TO DO:
Quote, word for word, the portion of the material that opens with the line containing "Is the value" and runs through the end of the material. Leave the pictures out.

Short-answer chart tasks:
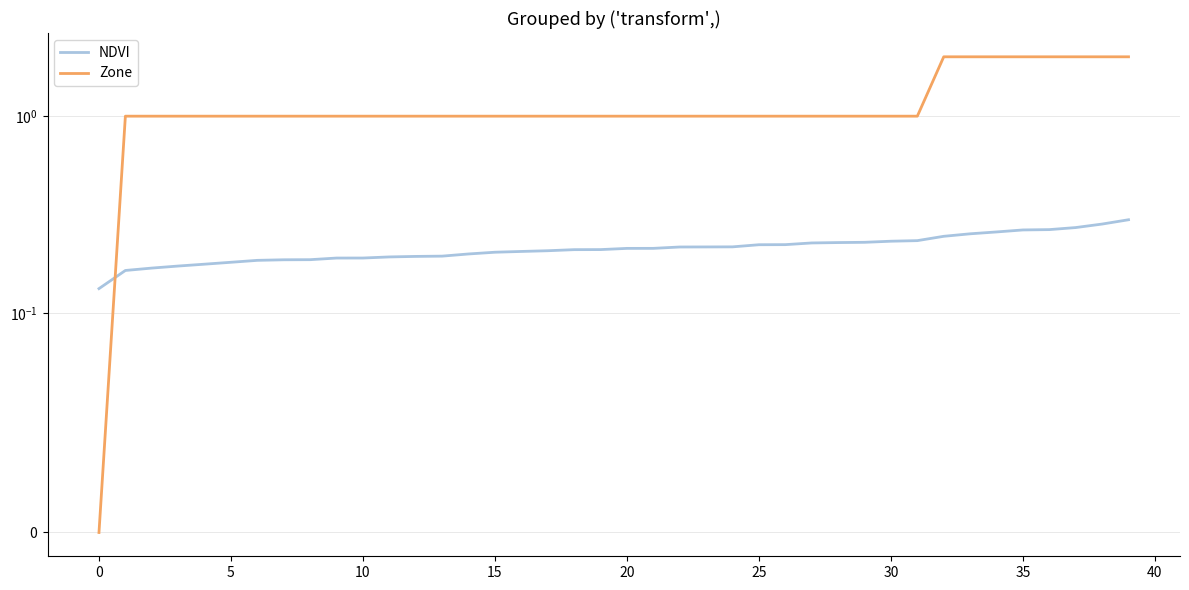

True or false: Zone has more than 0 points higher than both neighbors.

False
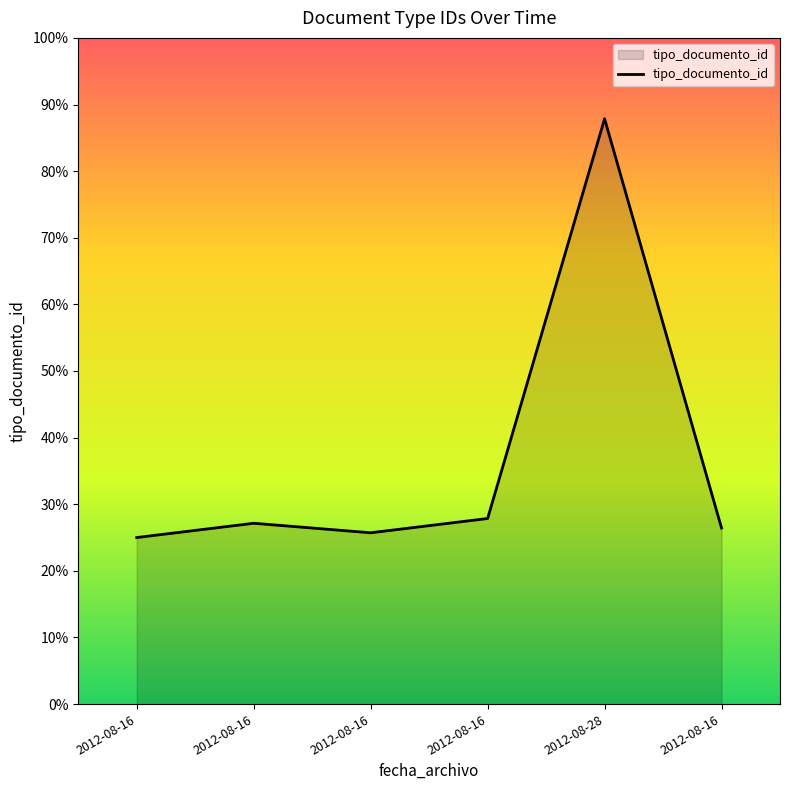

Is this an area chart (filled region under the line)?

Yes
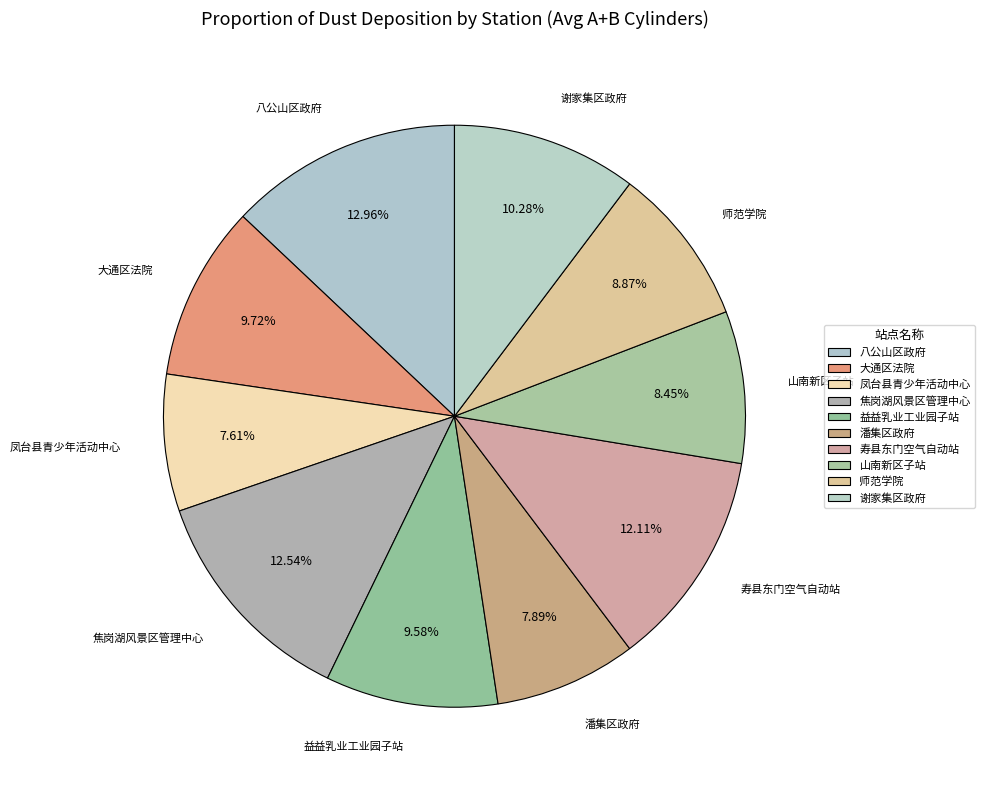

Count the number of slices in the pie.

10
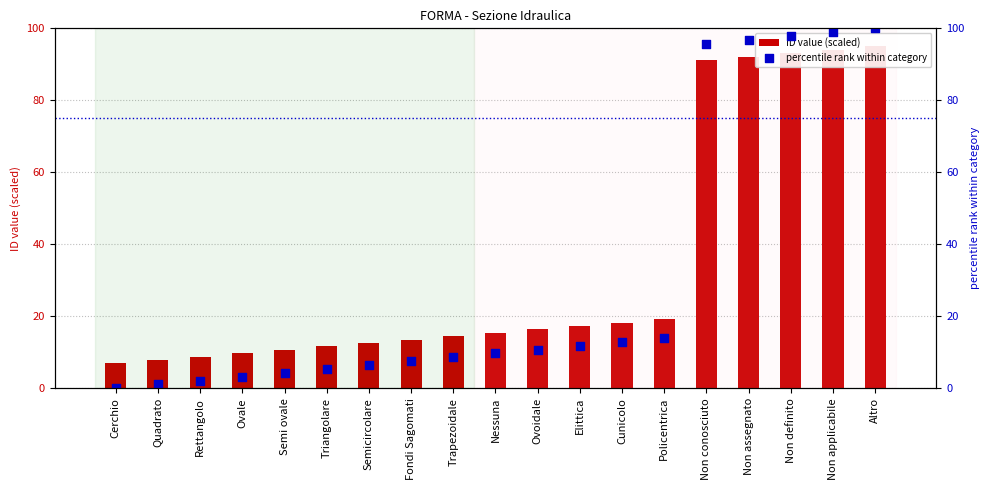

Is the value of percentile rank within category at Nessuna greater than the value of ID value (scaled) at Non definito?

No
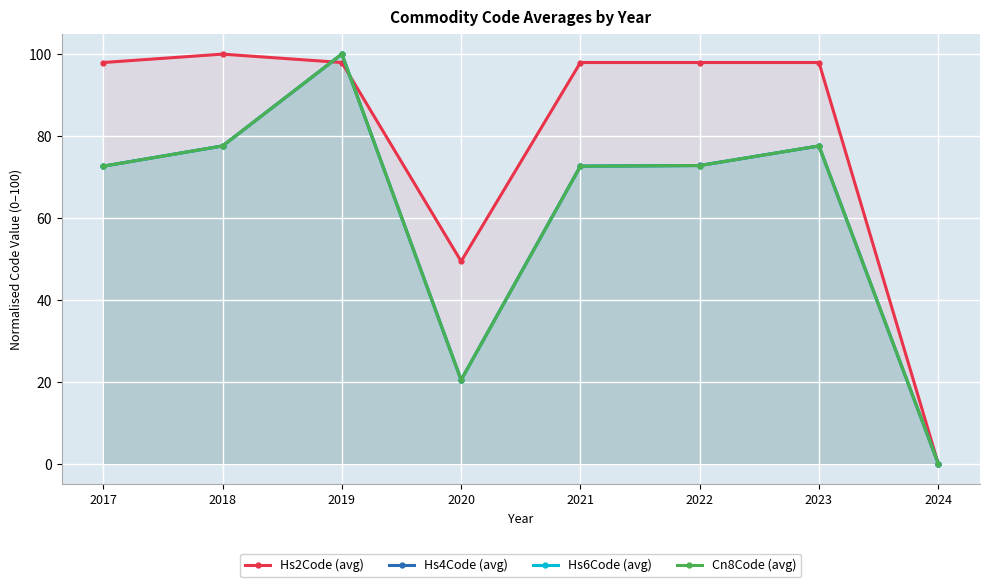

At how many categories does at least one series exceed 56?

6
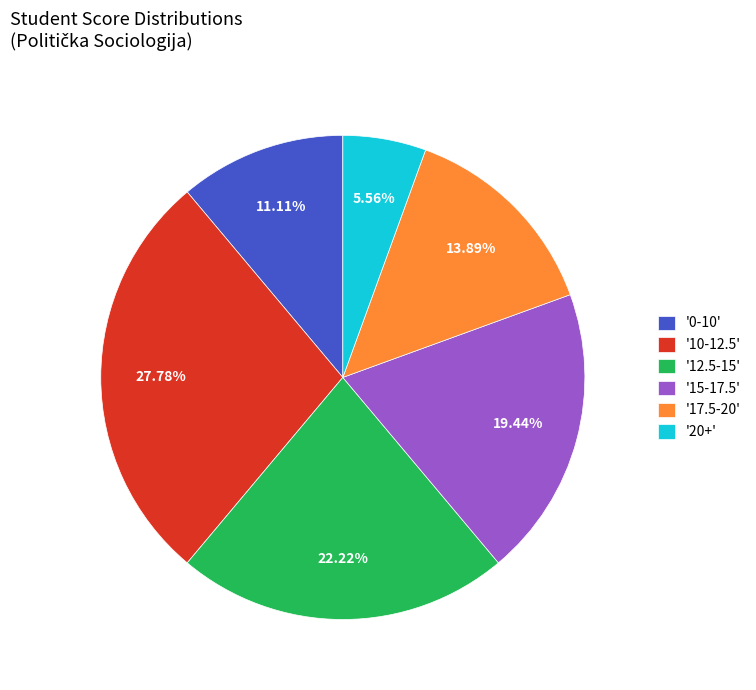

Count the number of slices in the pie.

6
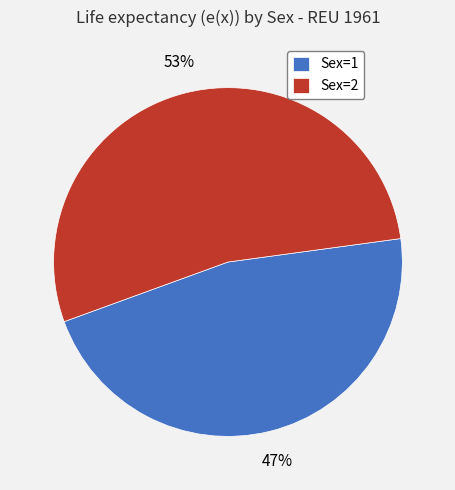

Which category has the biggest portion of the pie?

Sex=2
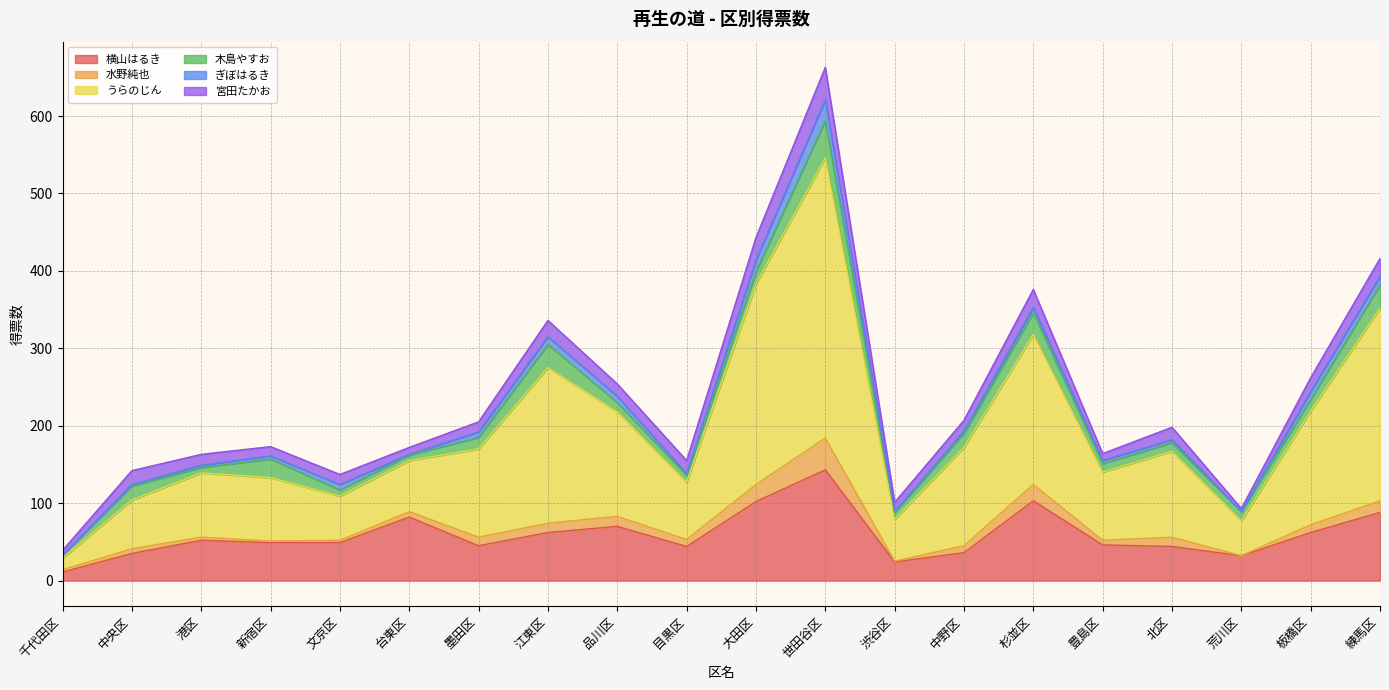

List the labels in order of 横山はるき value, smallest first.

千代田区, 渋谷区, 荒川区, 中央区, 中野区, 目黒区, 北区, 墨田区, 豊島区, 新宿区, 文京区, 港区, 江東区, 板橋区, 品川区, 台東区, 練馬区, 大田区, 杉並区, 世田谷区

ANSWER BOX:
Is the value of percentile rank within category at Nessuna greater than the value of ID value (scaled) at Non definito?

No

At how many categories does at least one series exceed 56?

6

Count the number of slices in the pie.

6

Which category has the biggest portion of the pie?

Sex=2

List the labels in order of 横山はるき value, smallest first.

千代田区, 渋谷区, 荒川区, 中央区, 中野区, 目黒区, 北区, 墨田区, 豊島区, 新宿区, 文京区, 港区, 江東区, 板橋区, 品川区, 台東区, 練馬区, 大田区, 杉並区, 世田谷区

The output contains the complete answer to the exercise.